3. Normal Distribution

  • R function dnorm(x, mean, sd) is the probability of x when the mean is mean and the standard deviation is sd.

  • R function pnorm(q, mean, sd, lower.tail) is the cumulative probability (lower.tail = TRUE for left tail, lower.tail = FALSE for right tail) of less than or equal to value q.

  • R function rnorm(n, mean, sd) returns n random numbers from the normal distribution \(X\)~\(N(\mu, \sigma^{2})\).

  • R function qnorm(p, mean, sd, lower.tail) is the value of x at the qth percentile (lower.tail = TRUE).

Example of use:

  1. IQ scores are distributed \(X\)\(N(100,144)\). What is the probability a randomly selected person’s IQ is <90?
mean1 = 100
sd1 = sqrt(144)
x1 = 90

# exact
pnorm(q = x1, mean = mean1, sd = sd1, lower.tail = TRUE)
## [1] 0.2023284
  1. IQ scores are distributed \(X\)\(N(100,16^{2})\). What is the probability a randomly selected person’s IQ is between 92 and 114?
my_mean = 100
my_sd = 16
my_x_l = 92
my_x_h = 114
# exact
probab2<-pnorm(q = my_x_h, mean = my_mean, sd = my_sd, lower.tail = TRUE) -
  pnorm(q = my_x_l, mean = my_mean, sd = my_sd, lower.tail = TRUE)

probab2
## [1] 0.5006755

EXCERCISE

  1. Use this data (download here) to make box plot, pie chart, and histogram.

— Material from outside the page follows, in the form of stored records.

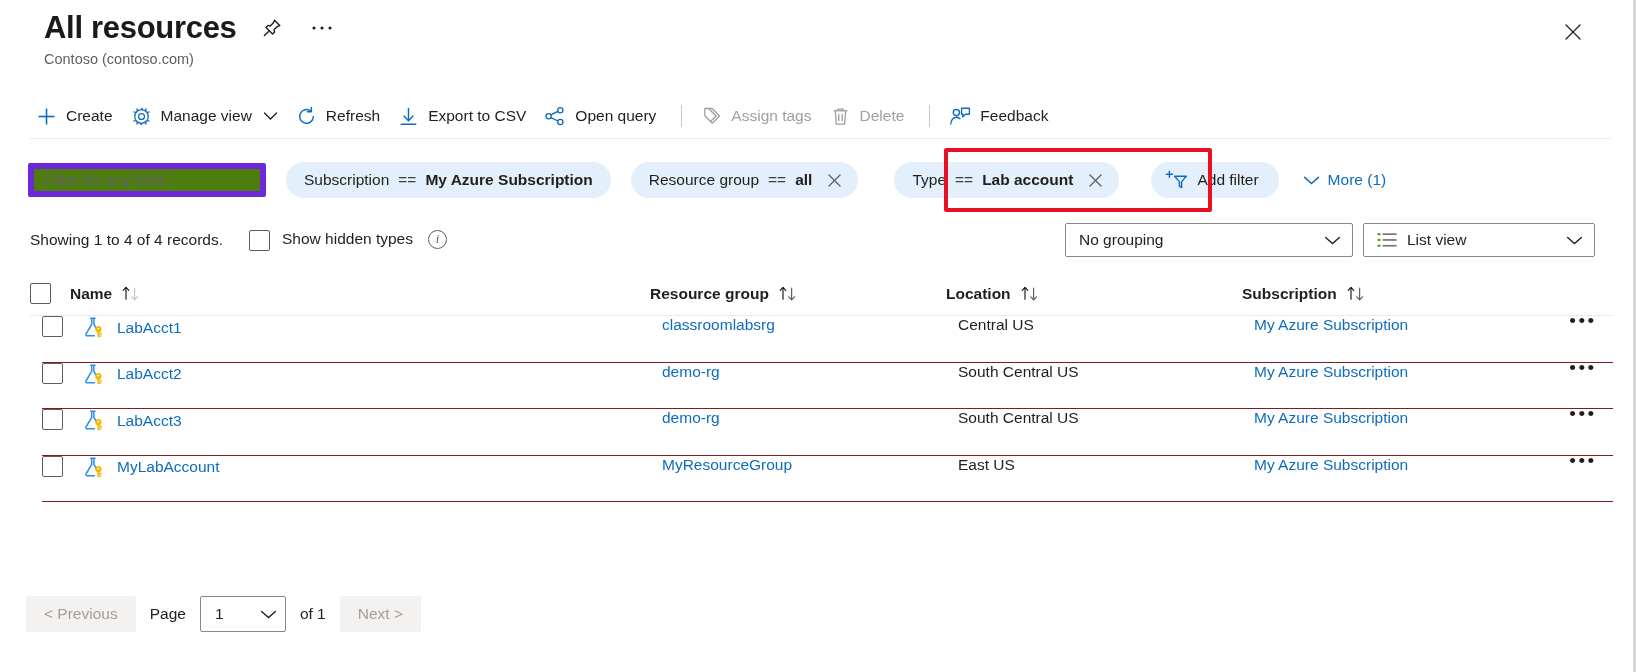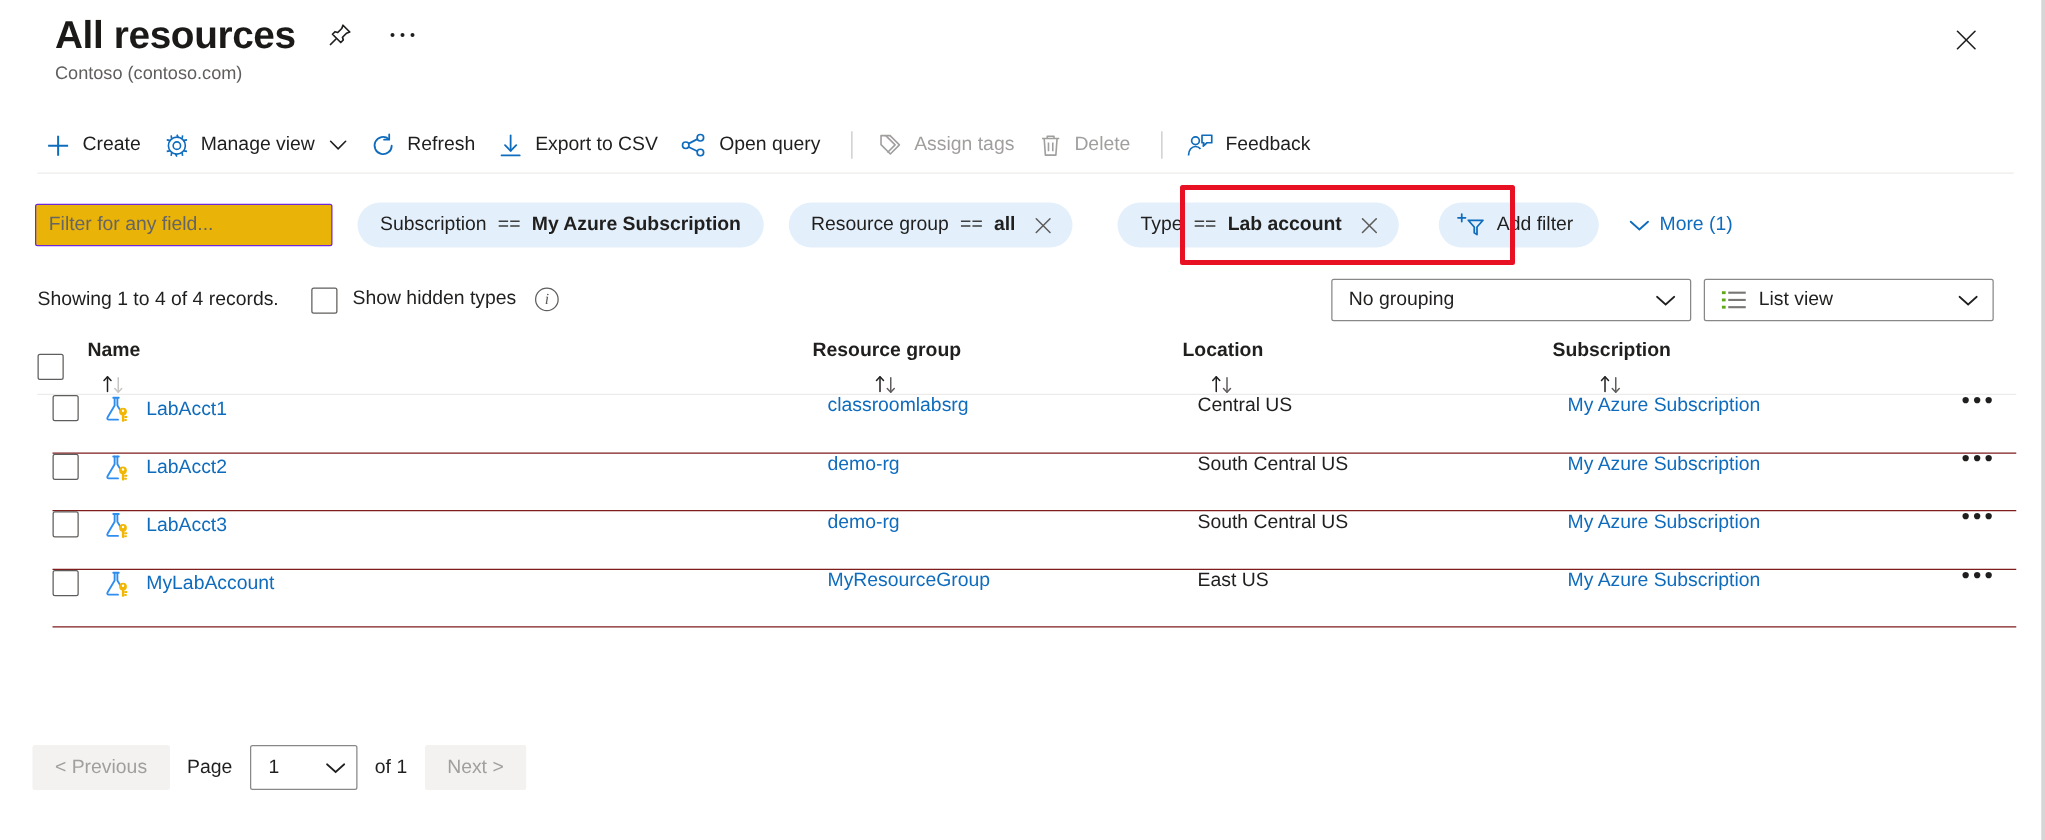--- a/index.html
+++ b/index.html
@@ -65,8 +65,8 @@
   }
   .filter-input {
     width: 238px; height: 34px;
-    border: 1px solid #6d28d9; border-radius: 2px;
-    background: #eab308; padding: 0 10px;
+    border: 6px solid #6d28d9; border-radius: 2px;
+    background: #4d7c0f; padding: 0 10px;
     font-size: 15.5px; font-family: inherit; color: #201f1e;
     outline: none;
   }

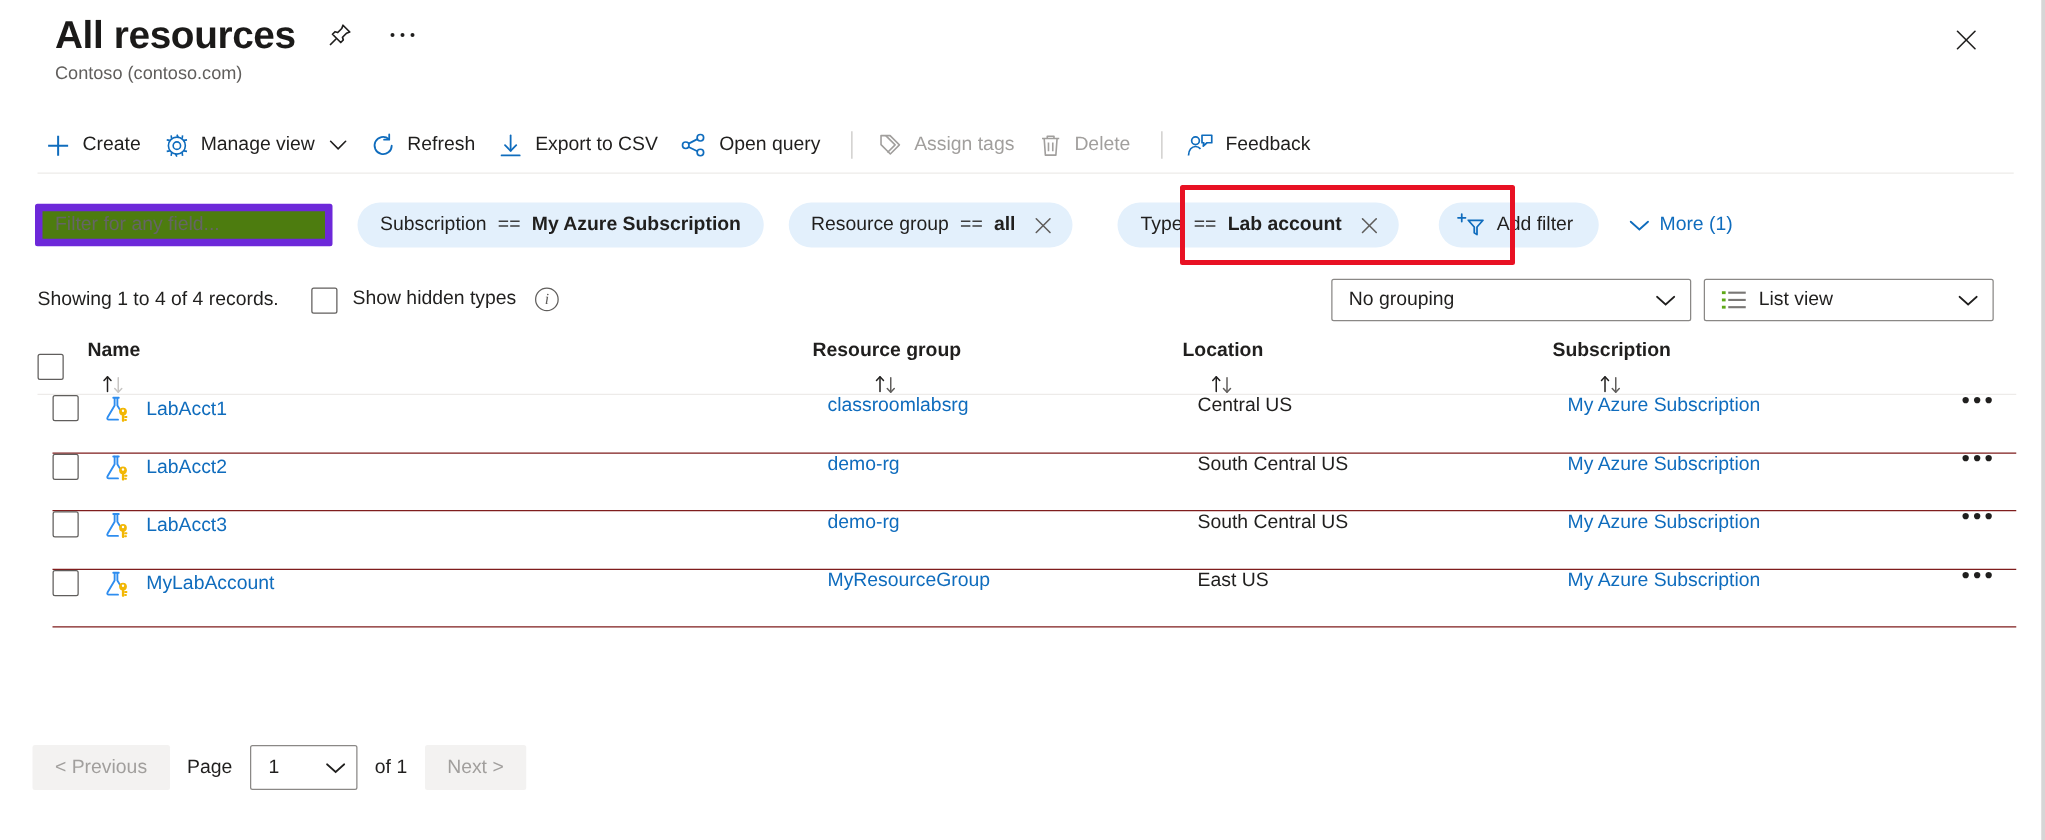--- a/index.html
+++ b/index.html
@@ -145,7 +145,7 @@
   .c-loc  { width: 296px; flex: none; }
   .c-sub  { flex: 1; }
   .c-dots { width: 60px; flex: none; display: flex; justify-content: center; cursor: pointer; }
-  .sorth { display: inline-flex; align-items: center; gap: 9px; flex-direction: column; }
+  .sorth { display: inline-flex; align-items: center; gap: 9px; }
   .link { color: #0f6cbd; cursor: pointer; }
   .dots { letter-spacing: 2.5px; font-size: 19px; color: #201f1e; line-height: 10px; }
 

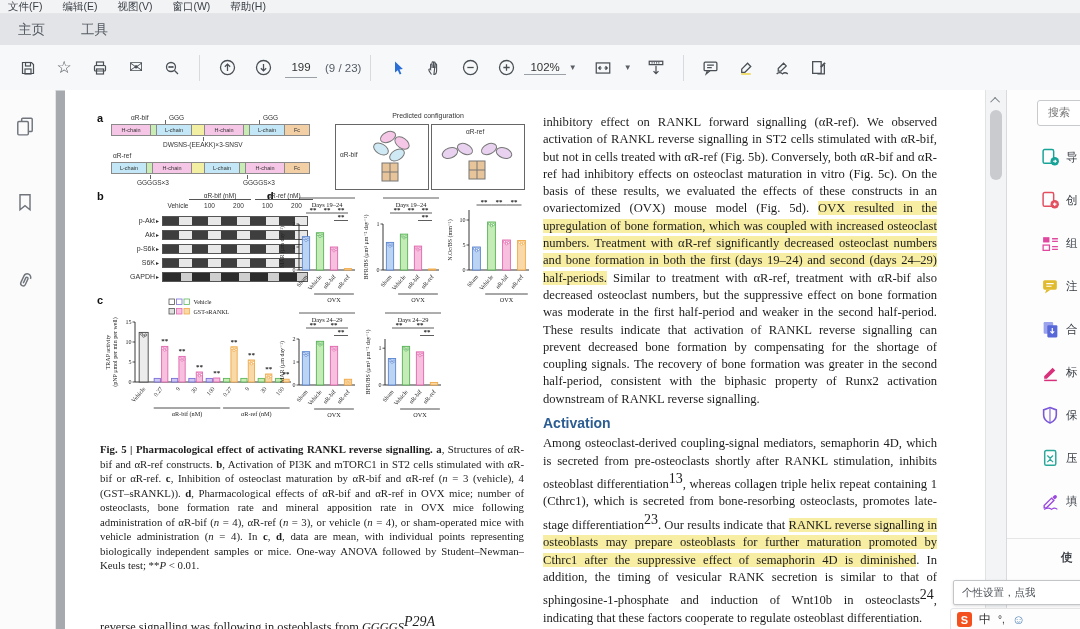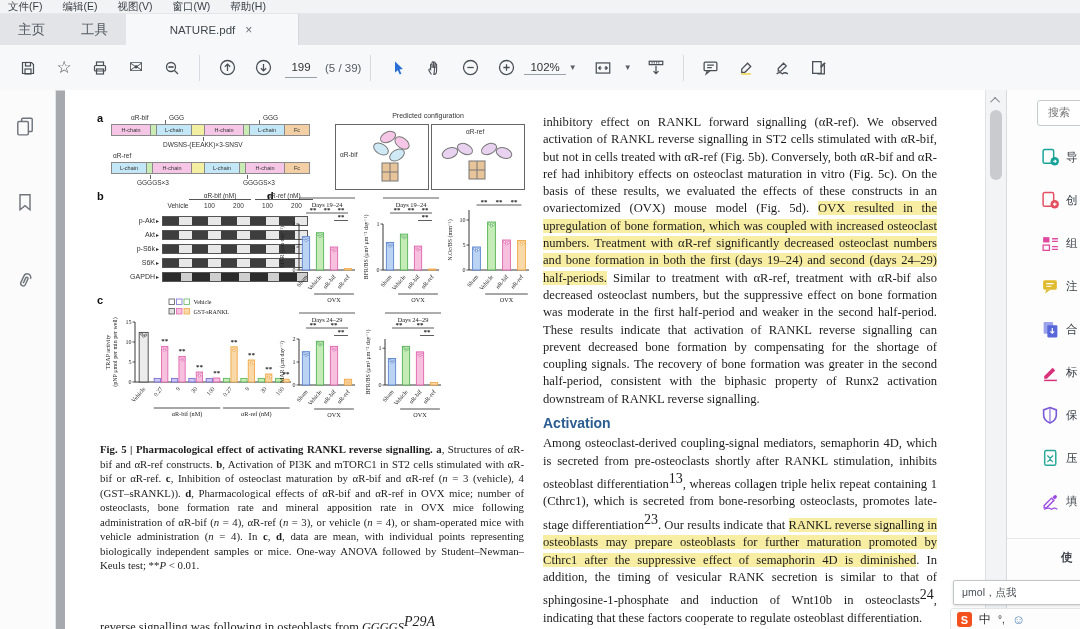--- a/index.html
+++ b/index.html
@@ -118,10 +118,6 @@
   <div class="apptab">
       <span>工具</span>
     </div>
-  <div class="doctab active">
-    <span>NATURE.pdf</span>
-    <span class="tab-close">×</span>
-  </div>
 </div>
 
 <div id="toolbar">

  2. Let y be a normal random variable with \(\mu=500\) and \(\sigma^{2}=100\) . Find the following probabilities:

  • P(500<y<665)

  • P(y>665)

  • P(y<500)

  1. Suppose the probability that a drug produces a certain side effect is p = 0.3% and n = 3000 patients in a clinical trial receive the drug. What is the probability 4 people experience the side effect?

  2. The average number of car accidents in a city per month is 5.

    • What is the probability that there will be at most 2 accidents for the next month?

    • What is the expected value of the number of accidents in 1 year?